Hey so I built a search engine doing largely the same thing (and also interviewed with YC during the W20 time) and ultimately we pivoted away due to lack of interest from the developer teams we were pitching, often the startups we were pitching didn't have enough accumulated internal knowledge for the paid plan to be useful. For the ones who did (at the like 200+ person 5+ yrs in business mark) we still weren't seeing the problem being painful enough where companies wanted to pay to solve it.

How do you see navigating this space when this can be considered a nice to have versus a strict need?

Right now we're primarily focused on building a search tool that developers love. Would love to chat more about your experience - shoot us an email at founders@sayhello.so

muds · 3 years ago

izolate · 3 years ago

Congrats on the launch! Looks promising, so I'll try it out for a couple of days.

One feature request at first glance: please default to the system font stack for code snippets. I see you're currently using Consolas, a Microsoft typeface, which is not pleasant to see as a mac user.

You can use this to default to the system font on every platform:

    font-family: "SF Mono", "Monaco", "Inconsolata", "Fira Mono", "Droid Sans Mono", "Source Code Pro", monospace;

FractalHQ · 3 years ago

Why do you consider it unpleasant? I’m a mac user and I really like Consolas. I like to use it in VSCode or when building websites that display code blocks.
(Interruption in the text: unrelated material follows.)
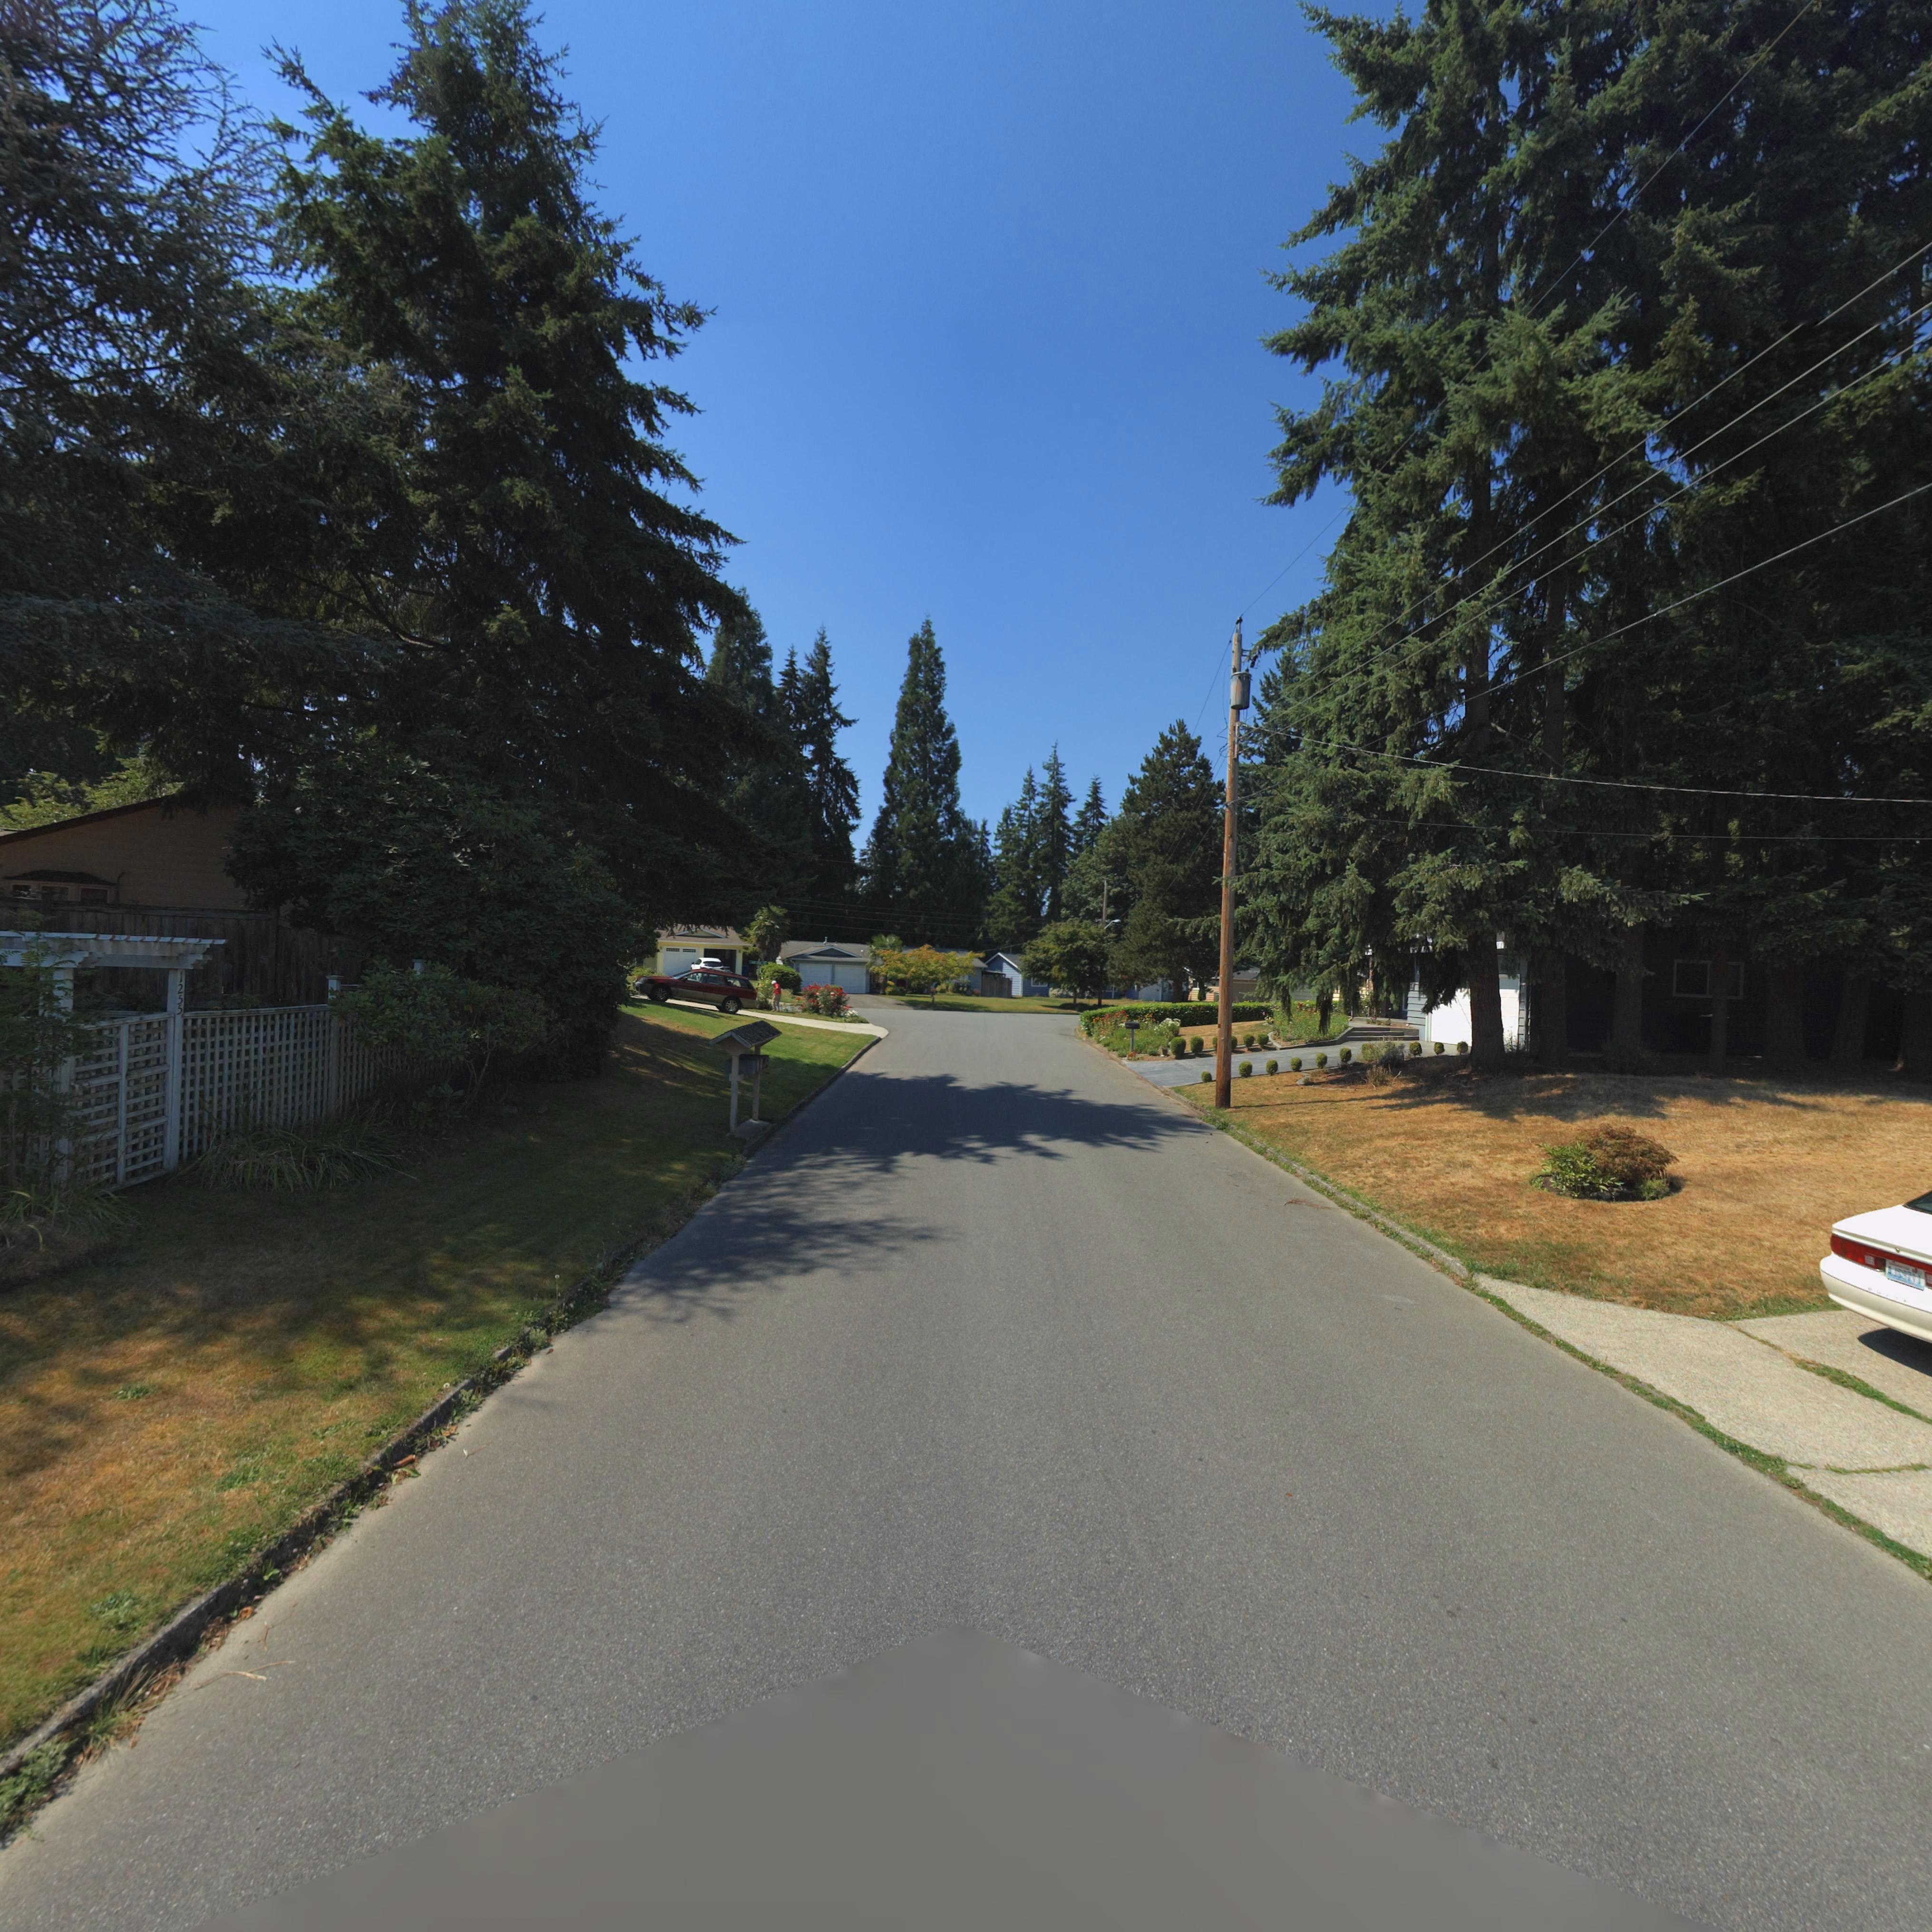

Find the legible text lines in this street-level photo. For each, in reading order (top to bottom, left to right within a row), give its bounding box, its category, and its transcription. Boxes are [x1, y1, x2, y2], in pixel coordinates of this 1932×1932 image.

[175, 970, 184, 1014] StreetNumber: 1255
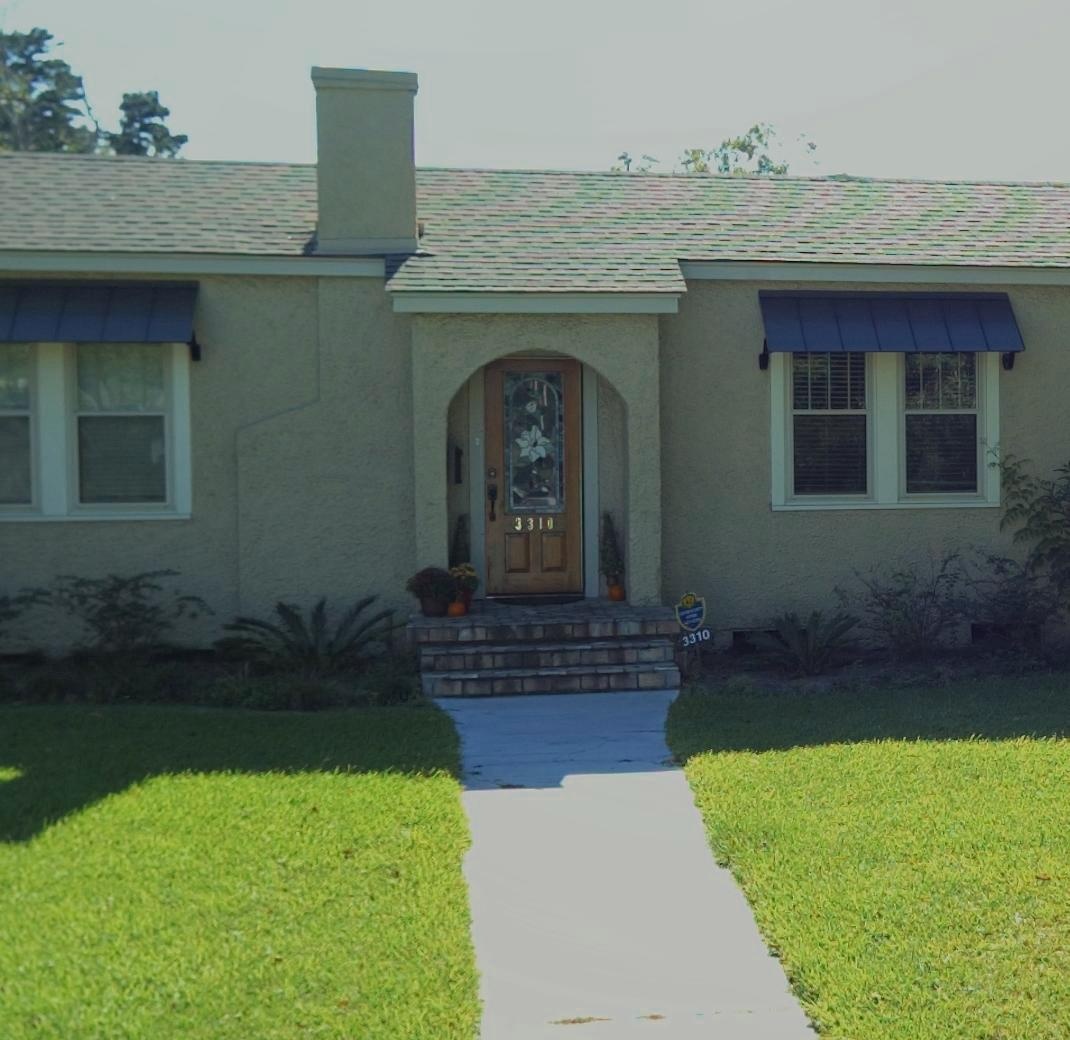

rushingcreek · 3 years ago

Thanks for the feedback, we'll take a look at that :)

skilled · 3 years ago

Not to be too critical but the results I got so far have been subpar. Seeing a lot of hyperbole/clickbait articles.

Let's say I'm searching for front-end frameworks. Each article has the word "best" in the title, yet doesn't link to resources like State of JS, Stack Overflow Survey or other similar sites. So, in this context "best" is subjective. I can't be bothered with subjective results when I'm trying to find out what is actually considered "best" or in this case popular.

Those articles are coming from Bing as of right now. Our offering is based on analyzing those articles and summarizing them/picking out the most relevant parts. We definitely plan to augment (and eventually replace Bing) with our own index.

closedloop129 · 3 years ago

Have you considered using blacklists? You could cooperate with Brave and their Goggles: https://news.ycombinator.com/item?id=31837986

sailorganymede · 3 years ago

Personally I’ve never really had an issue with Google - I think my mental model with how it works is to the point it makes sense.

It would be amazing if this could be used for internal documentation however. Like we have so much documentation on our wiki which is just disorganised.

8n4vidtmkvmk · 3 years ago

Stack overflow offers a version for companies. I've never used it, but it sounds like what you might want

asiachick · 3 years ago

I can just imagine it will spawn the same "closed as off topic" and other similar responses for most questions :P

Also, stack overflow's search has always sucked. The way to find stuff on stack overflow has mostly been to use google.

Indexing internal docs is one of our ideas for how to monetize. And it'd be great if you could tell me more about your mental model while using Google -- are there inconveniences that you brush aside?

teekaykay · 3 years ago

Bing has a offering which works on searching through internal documentation as a part of the Office. Works well with Sharepoint and other traditional office products.